**Consigne:** Transformez chaque ligne du relevé en une chaîne d'une liste JSON, sans les lignes vides. Laissez les images hors de la réponse, s'il vous plaît.

**Données d'entrée:**
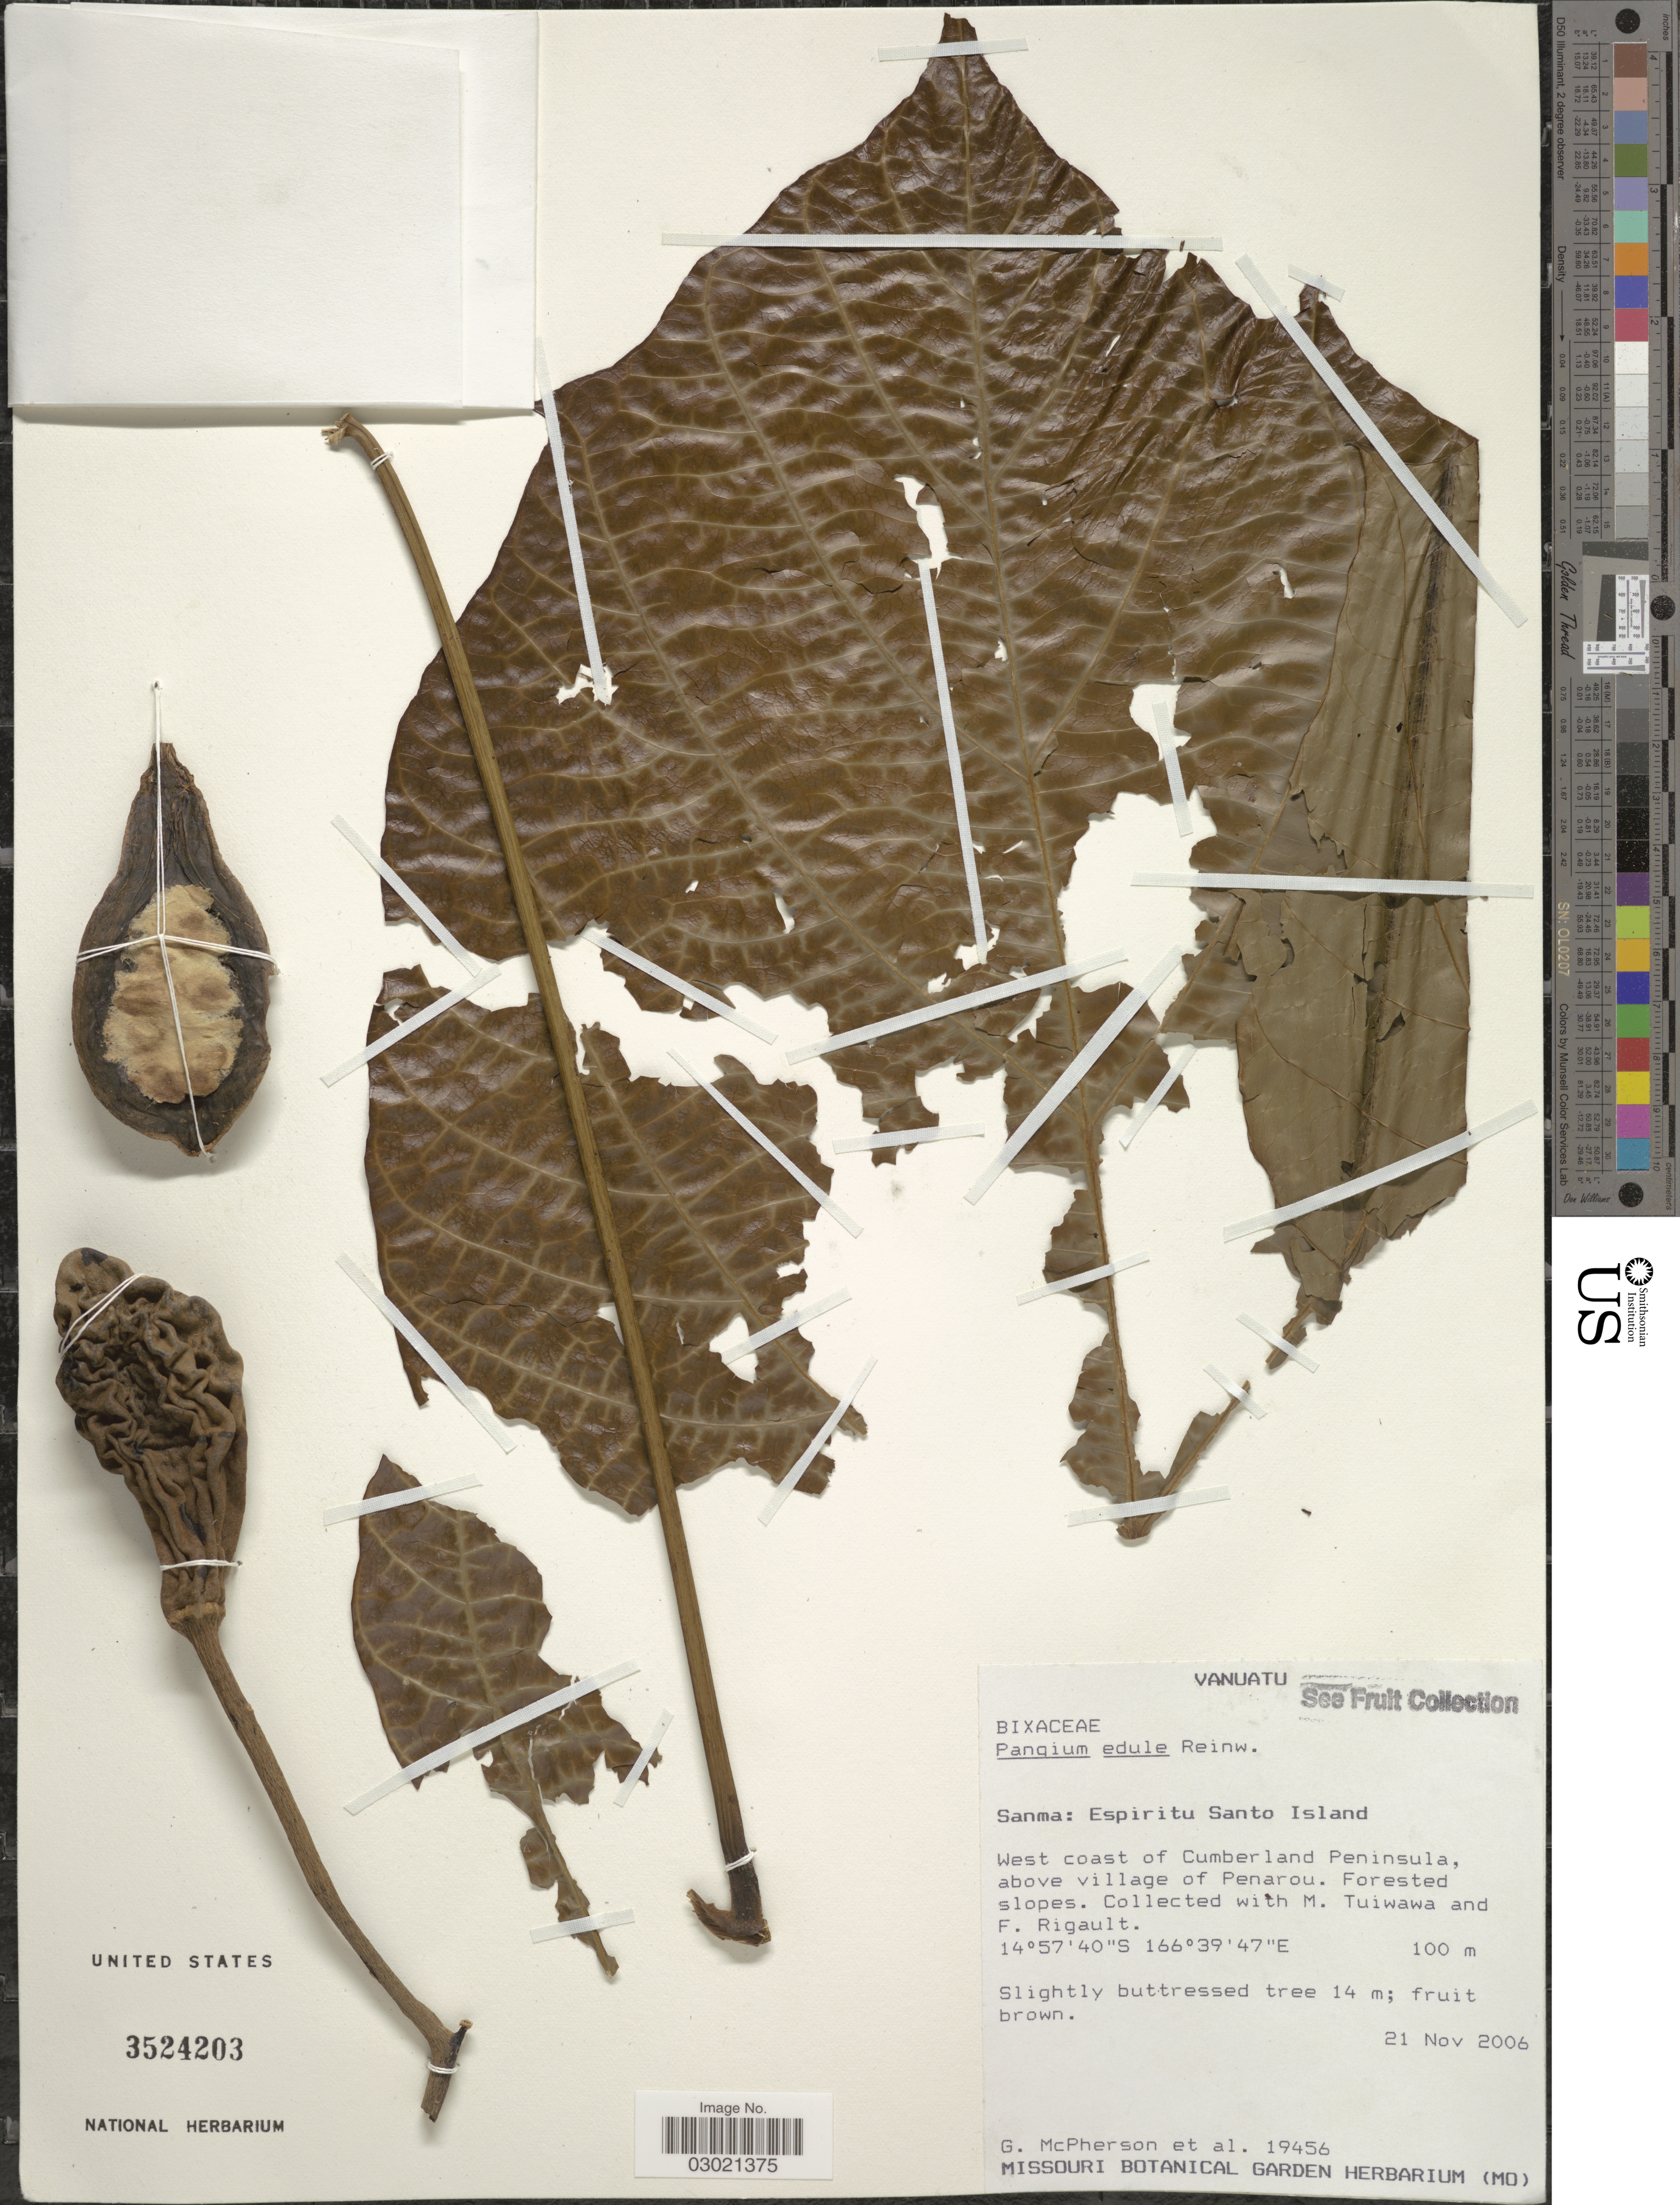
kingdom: Plantae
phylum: Tracheophyta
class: Magnoliopsida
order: Malpighiales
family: Achariaceae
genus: Pangium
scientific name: Pangium edule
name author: Reinw.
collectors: G. McPherson, M. Tuiwawa & F. Rigault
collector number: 19456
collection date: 2006-11-21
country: Vanuatu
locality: Sanma: Espiritu Santo Island. West coast of Cumberland Peninsula, above village of Penarou.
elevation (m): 100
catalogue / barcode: US 3524203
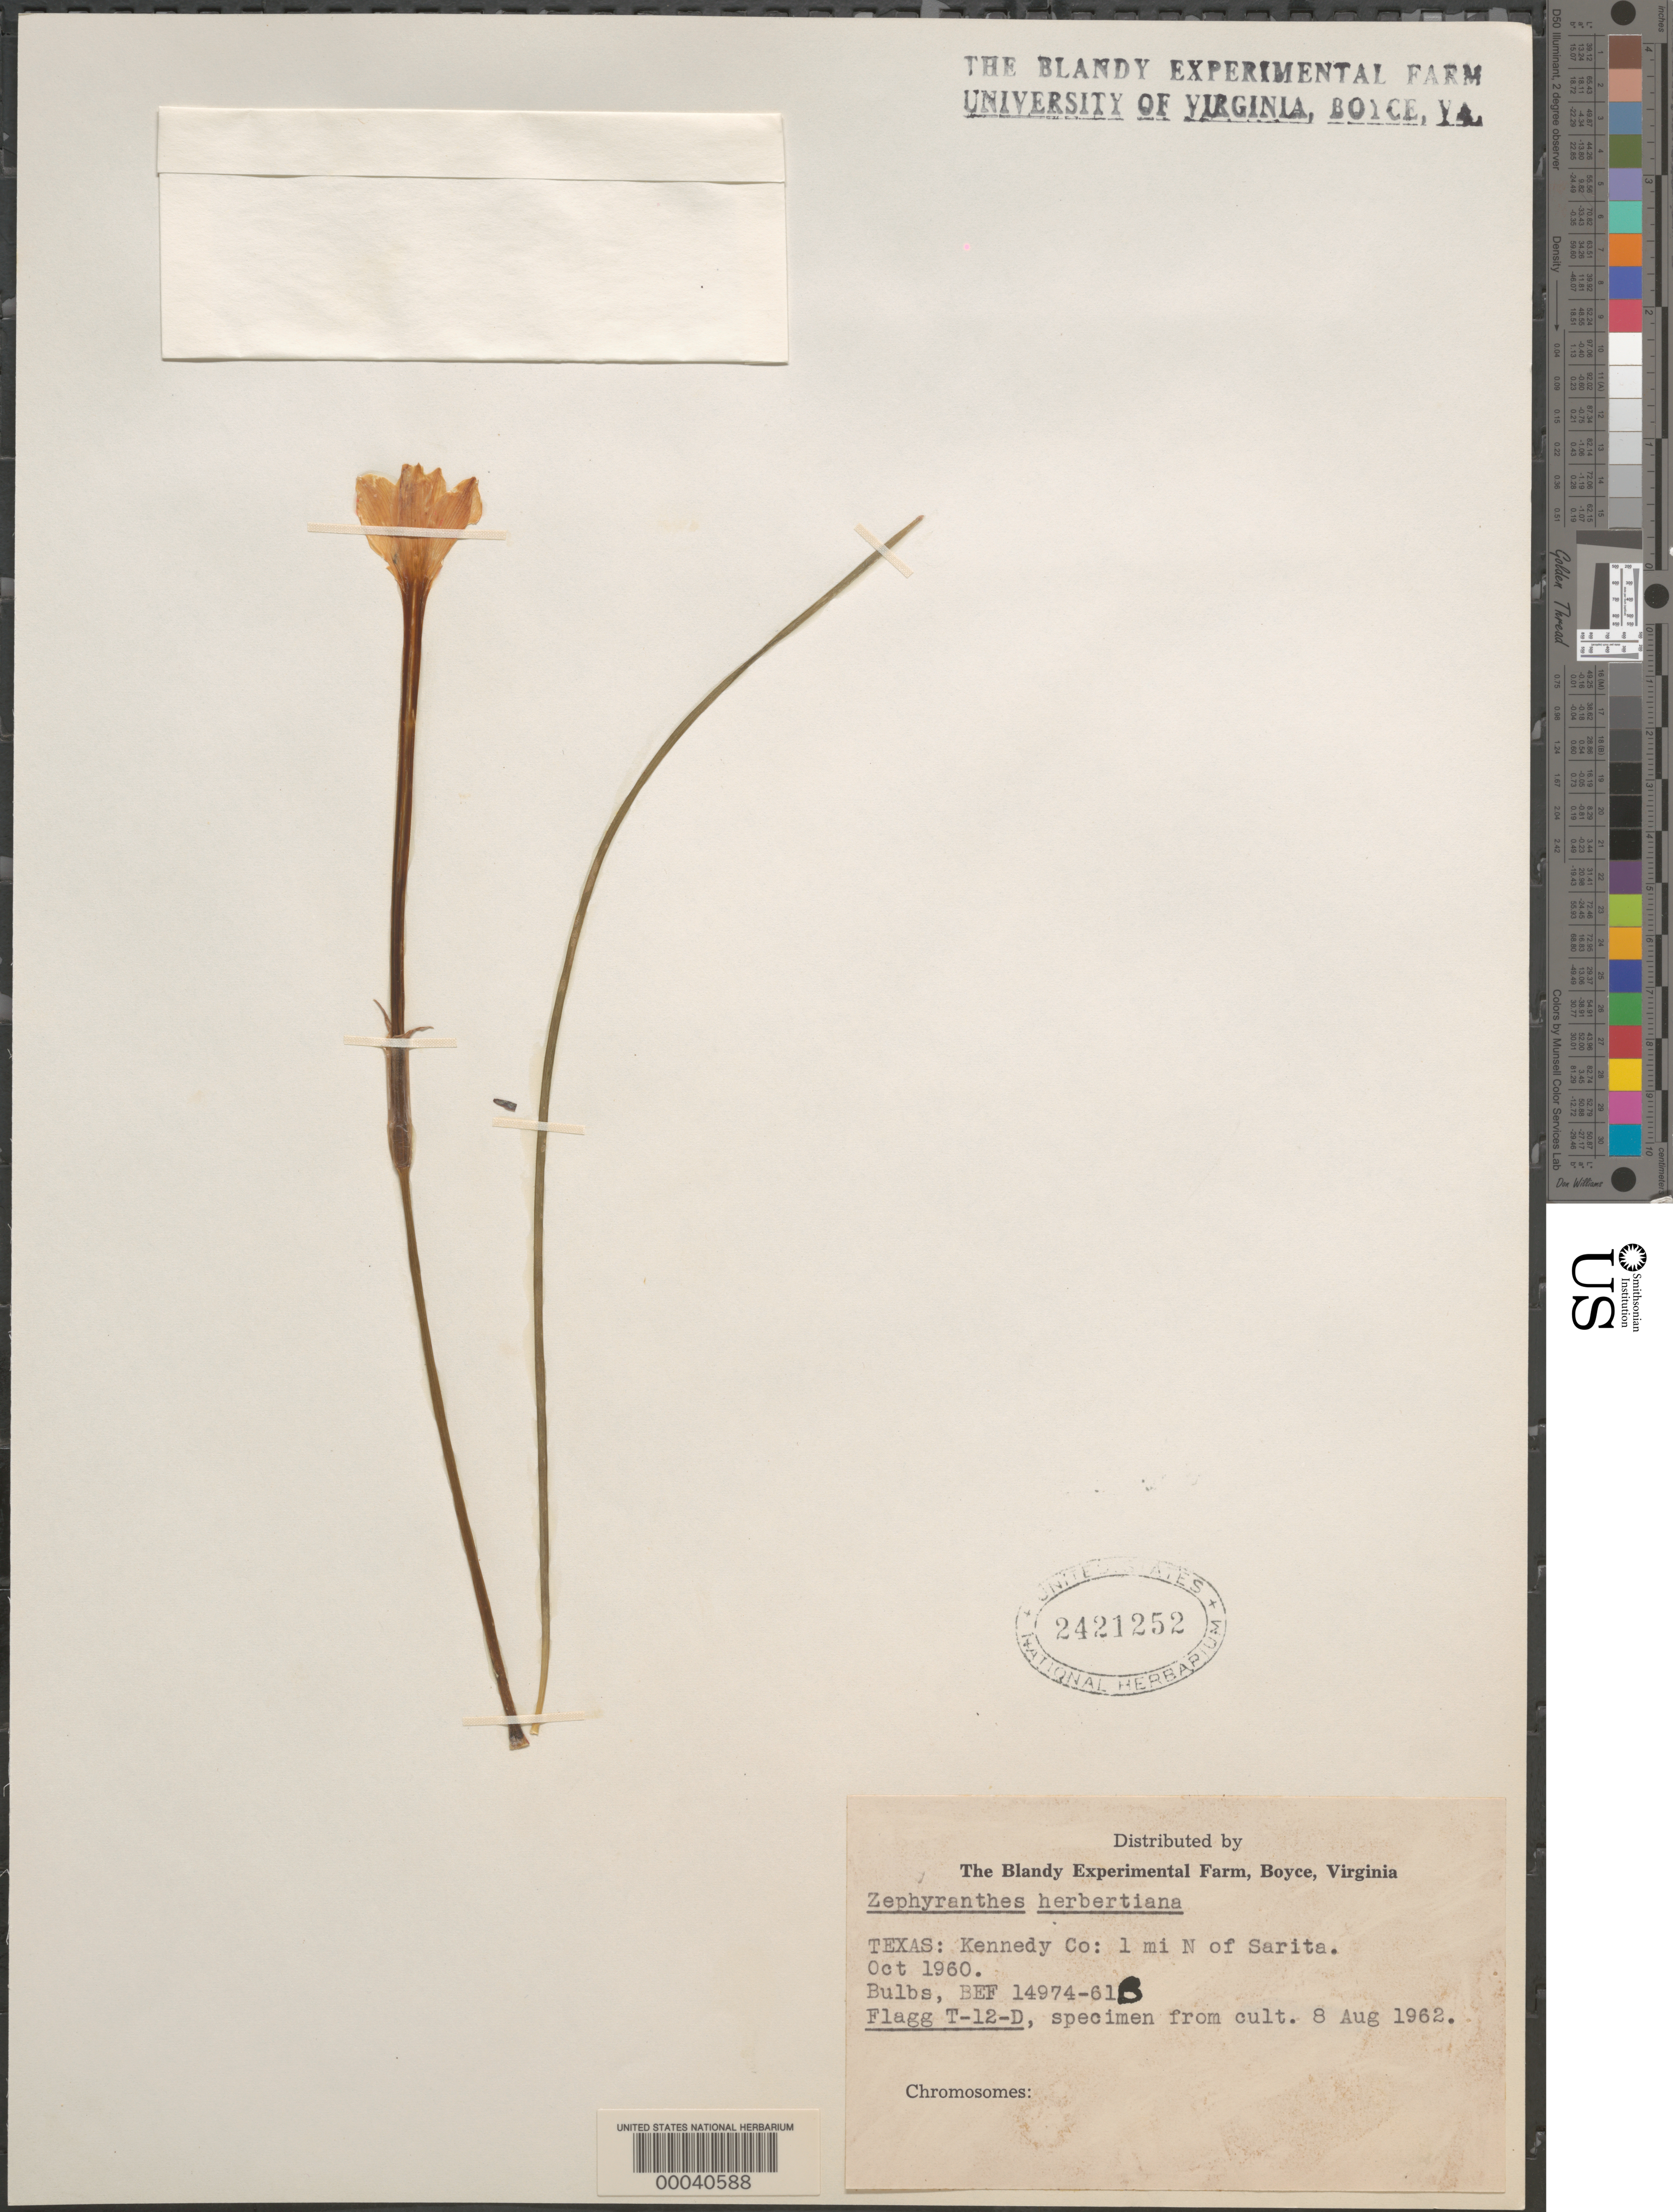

**Réponse:**
[
  "kingdom: Plantae",
  "phylum: Tracheophyta",
  "class: Magnoliopsida",
  "order: Malpighiales",
  "family: Achariaceae",
  "genus: Pangium",
  "scientific name: Pangium edule",
  "name author: Reinw.",
  "collectors: G. McPherson, M. Tuiwawa & F. Rigault",
  "collector number: 19456",
  "collection date: 2006-11-21",
  "country: Vanuatu",
  "locality: Sanma: Espiritu Santo Island. West coast of Cumberland Peninsula, above village of Penarou.",
  "elevation (m): 100",
  "catalogue / barcode: US 3524203"
]